PROBLEM STATEMENT: Transcribe exactly the lines from the one holding "27 . 07 . 2026" to the end of the data below, including both of those lines and no others.

Extracted records
>>>>>

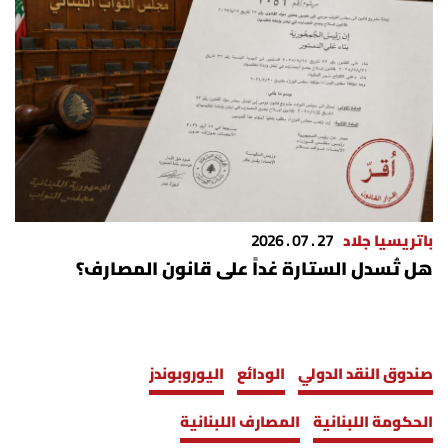
باتريسيا جلاد
27 . 07 . 2026
هل تُسدل الستارة غداً على قانون المصارف؟
صندوق النقد الدولي
الودائع
اليوروبوندز
الحكومة اللبنانية
المصارف اللبنانية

<<<<<

COMPLETED TASK:
27 . 07 . 2026
هل تُسدل الستارة غداً على قانون المصارف؟
صندوق النقد الدولي
الودائع
اليوروبوندز
الحكومة اللبنانية
المصارف اللبنانية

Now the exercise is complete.